The Bluest Eye by Toni Morrison
Pecola Breedlove, a young black girl, prays every day for beauty. Mocked by other children for the dark skin, curly hair and brown eyes that set her apart, she yearns for normalcy, for the blond hair and blue eyes that she believes will allow her to finally fit in. Yet as her dream grows more fervent, her life slowly starts to disintegrate in the face of adversity and strife. A powerful examination of our obsession with beauty and conformity, Toni Morrison’s virtuosic first novel asks powerful questions about race, class and gender with the subtlety and grace that have always characterized her writing.

A Stolen Life by Jaycee Dugard
“In the summer of 1991 I was a normal kid. I did normal things. I had friends and a mother who loved me. I was just like you. Until the day my life was stolen. For 18 years I was a prisoner.
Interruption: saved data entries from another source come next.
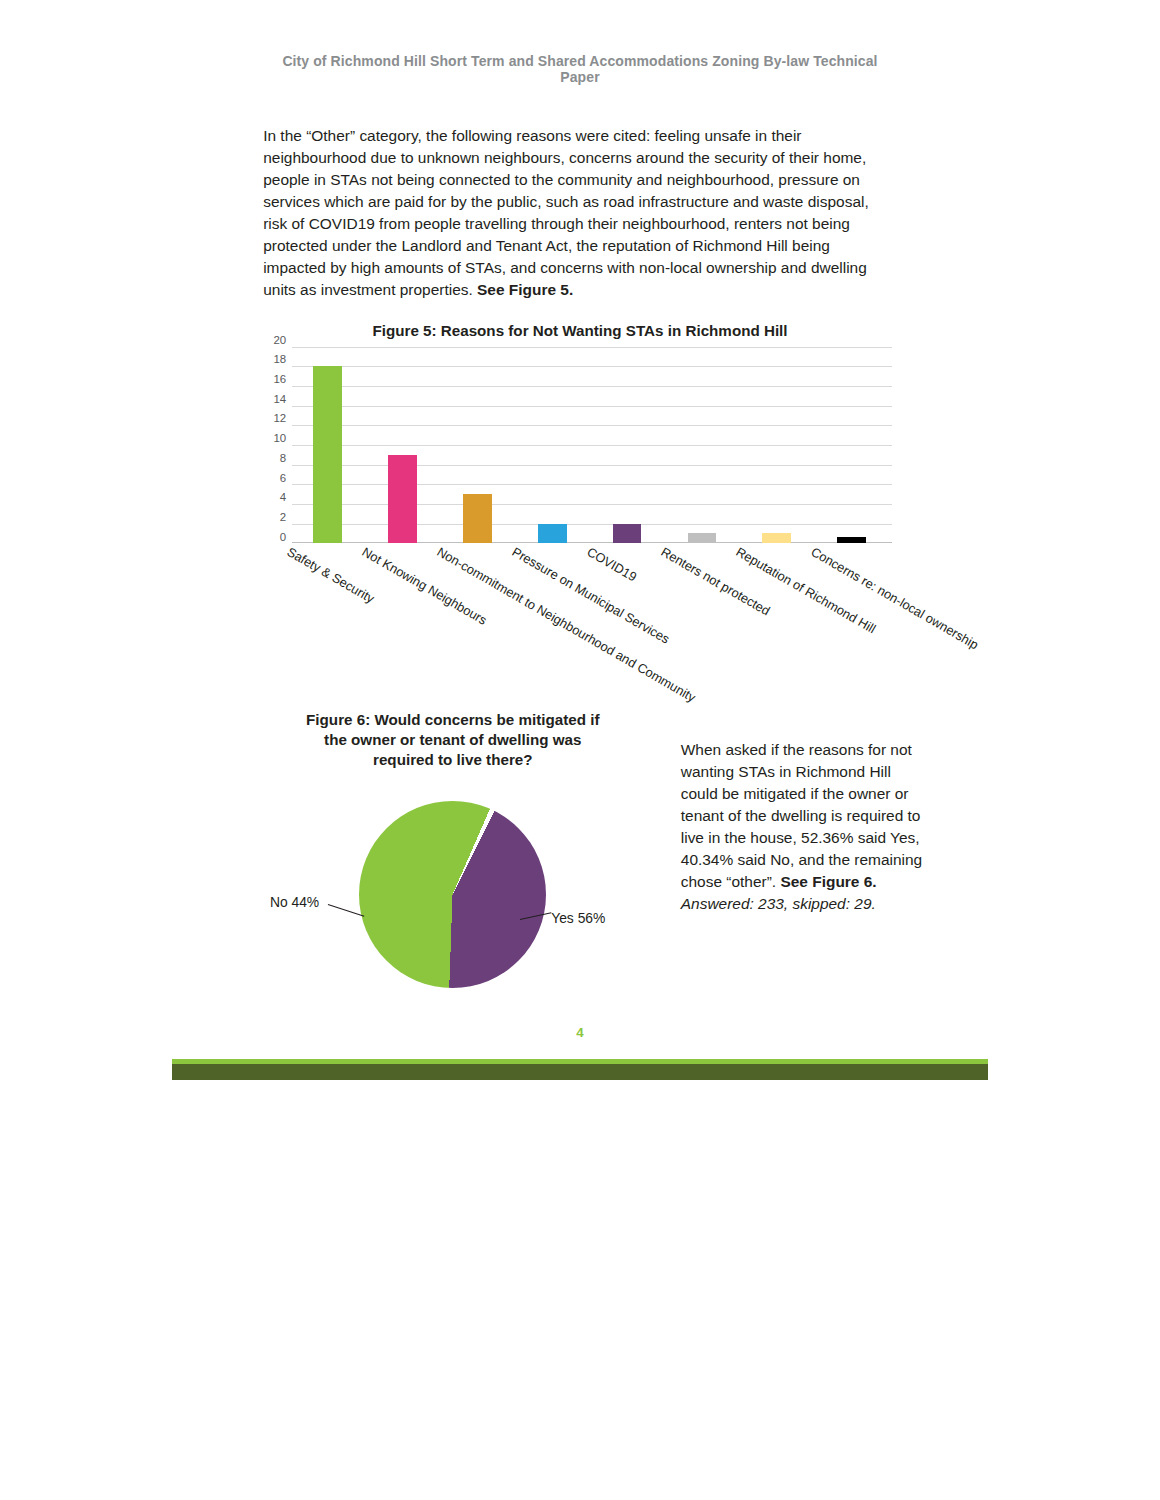City of Richmond Hill Short Term and Shared Accommodations Zoning By-law Technical Paper
In the “Other” category, the following reasons were cited: feeling unsafe in their neighbourhood due to unknown neighbours, concerns around the security of their home, people in STAs not being connected to the community and neighbourhood, pressure on services which are paid for by the public, such as road infrastructure and waste disposal, risk of COVID19 from people travelling through their neighbourhood, renters not being protected under the Landlord and Tenant Act, the reputation of Richmond Hill being impacted by high amounts of STAs, and concerns with non-local ownership and dwelling units as investment properties. See Figure 5.
Figure 5: Reasons for Not Wanting STAs in Richmond Hill
20 18 16 14 12 10 8 6 4 2 0
Safety & Security
Not Knowing Neighbours
Non-commitment to Neighbourhood and Community
Pressure on Municipal Services
COVID19
Renters not protected
Reputation of Richmond Hill
Concerns re: non-local ownership
Figure 6: Would concerns be mitigated if
the owner or tenant of dwelling was
required to live there?
No 44%
Yes 56%
When asked if the reasons for not wanting STAs in Richmond Hill could be mitigated if the owner or tenant of the dwelling is required to live in the house, 52.36% said Yes, 40.34% said No, and the remaining chose “other”. See Figure 6. Answered: 233, skipped: 29.
4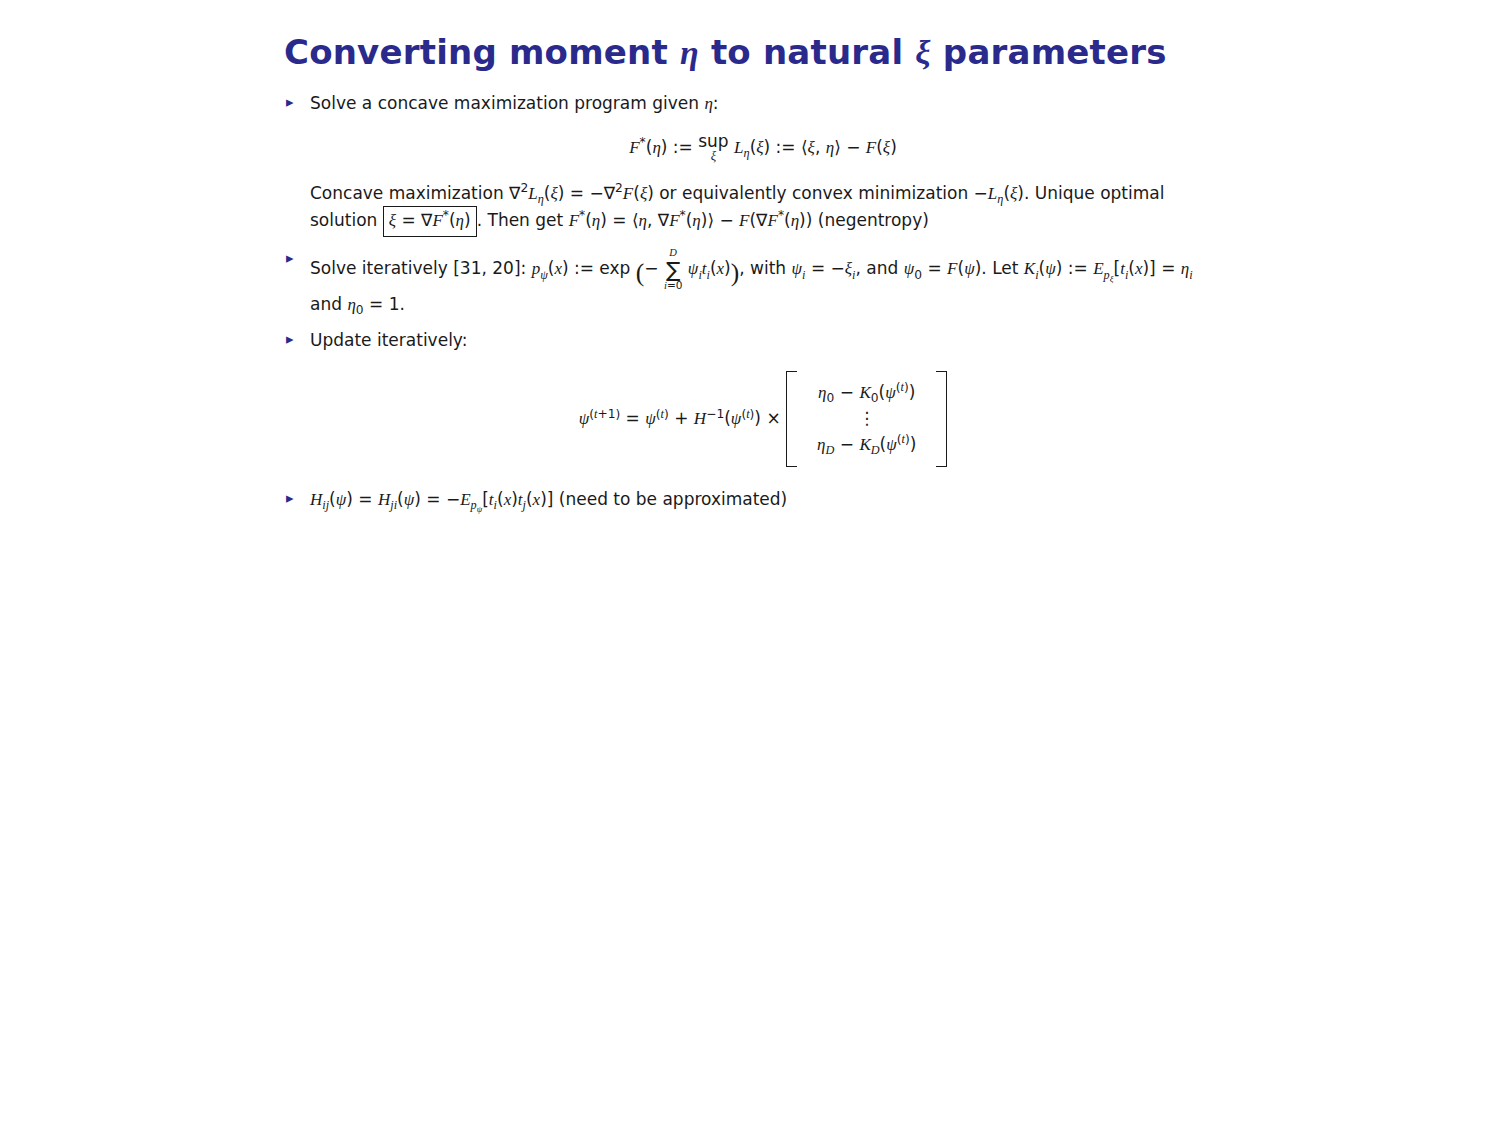Converting moment η to natural ξ parameters
Solve a concave maximization program given η:
F*(η) := sup ξ Lη(ξ) := ⟨ξ, η⟩ − F(ξ)
Concave maximization ∇2Lη(ξ) = −∇2F(ξ) or equivalently convex minimization −Lη(ξ). Unique optimal solution ξ = ∇F*(η). Then get F*(η) = ⟨η, ∇F*(η)⟩ − F(∇F*(η)) (negentropy)
Solve iteratively [31, 20]: pψ(x) := exp (− D ∑ i=0 ψiti(x)), with ψi = −ξi, and ψ0 = F(ψ). Let Ki(ψ) := Epξ[ti(x)] = ηi and η0 = 1.
Update iteratively:
ψ(t+1) = ψ(t) + H−1(ψ(t)) ×
η0 − K0(ψ(t))
⋮
ηD − KD(ψ(t))
Hij(ψ) = Hji(ψ) = −Epψ[ti(x)tj(x)] (need to be approximated)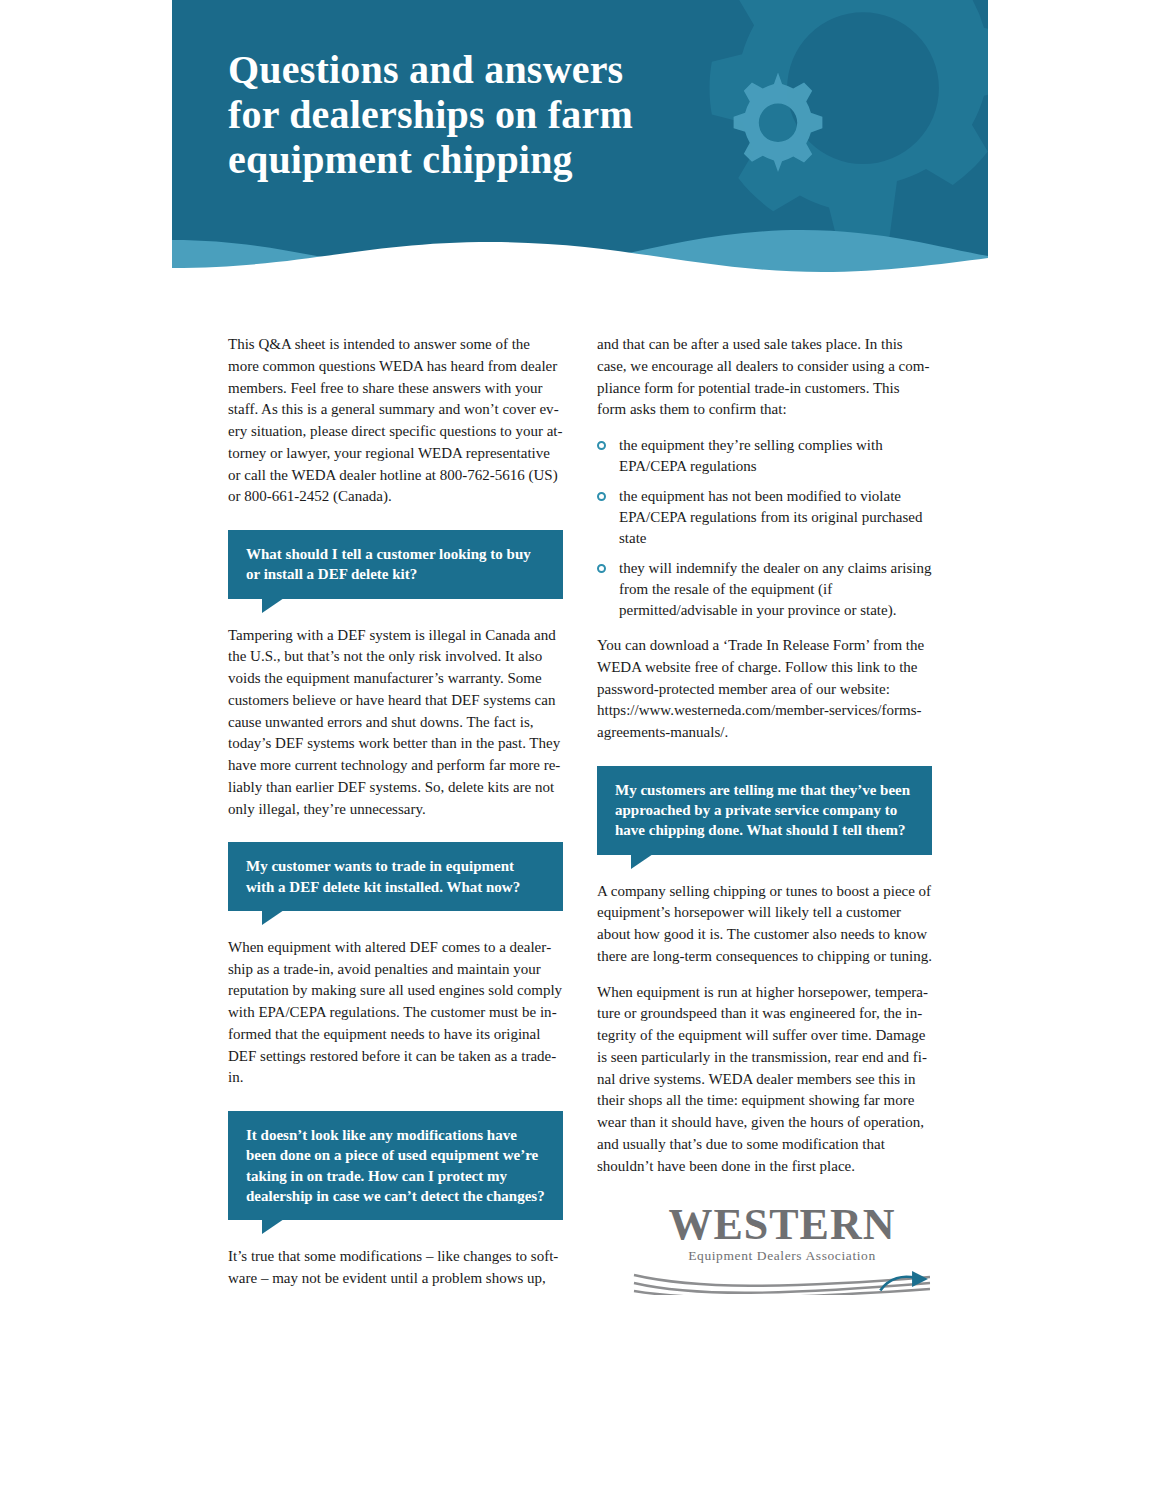Questions and answers
for dealerships on farm
equipment chipping
This Q&A sheet is intended to answer some of the more common questions WEDA has heard from dealer members. Feel free to share these answers with your staff. As this is a general summary and won’t cover every situation, please direct specific questions to your attorney or lawyer, your regional WEDA representative or call the WEDA dealer hotline at 800-762-5616 (US) or 800-661-2452 (Canada).
What should I tell a customer looking to buy or install a DEF delete kit?
Tampering with a DEF system is illegal in Canada and the U.S., but that’s not the only risk involved. It also voids the equipment manufacturer’s warranty. Some customers believe or have heard that DEF systems can cause unwanted errors and shut downs. The fact is, today’s DEF systems work better than in the past. They have more current technology and perform far more reliably than earlier DEF systems. So, delete kits are not only illegal, they’re unnecessary.
My customer wants to trade in equipment with a DEF delete kit installed. What now?
When equipment with altered DEF comes to a dealership as a trade-in, avoid penalties and maintain your reputation by making sure all used engines sold comply with EPA/CEPA regulations. The customer must be informed that the equipment needs to have its original DEF settings restored before it can be taken as a trade-in.
It doesn’t look like any modifications have been done on a piece of used equipment we’re taking in on trade. How can I protect my dealership in case we can’t detect the changes?
It’s true that some modifications – like changes to software – may not be evident until a problem shows up, and that can be after a used sale takes place. In this case, we encourage all dealers to consider using a compliance form for potential trade-in customers. This form asks them to confirm that:
the equipment they’re selling complies with EPA/CEPA regulations
the equipment has not been modified to violate EPA/CEPA regulations from its original purchased state
they will indemnify the dealer on any claims arising from the resale of the equipment (if permitted/advisable in your province or state).
You can download a ‘Trade In Release Form’ from the WEDA website free of charge. Follow this link to the password-protected member area of our website: https://www.westerneda.com/member-services/forms-agreements-manuals/.
My customers are telling me that they’ve been approached by a private service company to have chipping done. What should I tell them?
A company selling chipping or tunes to boost a piece of equipment’s horsepower will likely tell a customer about how good it is. The customer also needs to know there are long-term consequences to chipping or tuning.
When equipment is run at higher horsepower, temperature or groundspeed than it was engineered for, the integrity of the equipment will suffer over time. Damage is seen particularly in the transmission, rear end and final drive systems. WEDA dealer members see this in their shops all the time: equipment showing far more wear than it should have, given the hours of operation, and usually that’s due to some modification that shouldn’t have been done in the first place.
WESTERN
Equipment Dealers Association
I was an object for someone to use and abuse. For 18 years I was not allowed to speak my own name. I became a mother and was forced to be a sister. For 18 years I survived an impossible situation. On Aug. 26, 2009, I took my name back. My name is Jaycee Lee Dugard. I don’t think of myself as a victim. I survived. A Stolen Life is my story — in my own words, in my own way, exactly as I remember it.”